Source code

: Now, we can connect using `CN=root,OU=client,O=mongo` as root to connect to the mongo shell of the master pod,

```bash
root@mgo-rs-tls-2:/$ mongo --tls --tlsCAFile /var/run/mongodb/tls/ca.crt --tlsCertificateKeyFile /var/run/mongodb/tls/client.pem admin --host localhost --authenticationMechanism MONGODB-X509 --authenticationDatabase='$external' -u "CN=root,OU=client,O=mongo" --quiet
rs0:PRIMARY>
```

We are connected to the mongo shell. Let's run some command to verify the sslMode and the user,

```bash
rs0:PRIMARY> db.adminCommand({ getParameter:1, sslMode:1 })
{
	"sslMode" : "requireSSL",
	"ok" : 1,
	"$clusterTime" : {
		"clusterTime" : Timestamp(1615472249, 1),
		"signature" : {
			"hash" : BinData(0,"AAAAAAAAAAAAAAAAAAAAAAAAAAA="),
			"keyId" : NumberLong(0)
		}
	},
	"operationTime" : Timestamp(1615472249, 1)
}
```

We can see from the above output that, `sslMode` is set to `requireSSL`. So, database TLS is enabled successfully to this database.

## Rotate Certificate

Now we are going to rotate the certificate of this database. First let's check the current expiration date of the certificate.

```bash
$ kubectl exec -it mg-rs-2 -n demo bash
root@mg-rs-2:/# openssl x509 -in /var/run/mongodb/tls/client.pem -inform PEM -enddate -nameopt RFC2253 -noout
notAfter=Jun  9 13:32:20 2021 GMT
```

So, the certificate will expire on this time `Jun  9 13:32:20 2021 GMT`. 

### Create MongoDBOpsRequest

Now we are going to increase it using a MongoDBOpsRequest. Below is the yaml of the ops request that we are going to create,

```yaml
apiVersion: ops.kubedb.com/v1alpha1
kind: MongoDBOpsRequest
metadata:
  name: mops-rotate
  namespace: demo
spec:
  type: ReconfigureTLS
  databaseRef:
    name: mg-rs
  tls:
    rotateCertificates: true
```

#### [ASSIGNMENT]
For every line above with the word "using" in it, make a copy.

#### [SOLVED EXERCISE]
: Now, we can connect using `CN=root,OU=client,O=mongo` as root to connect to the mongo shell of the master pod,
Now we are going to increase it using a MongoDBOpsRequest. Below is the yaml of the ops request that we are going to create,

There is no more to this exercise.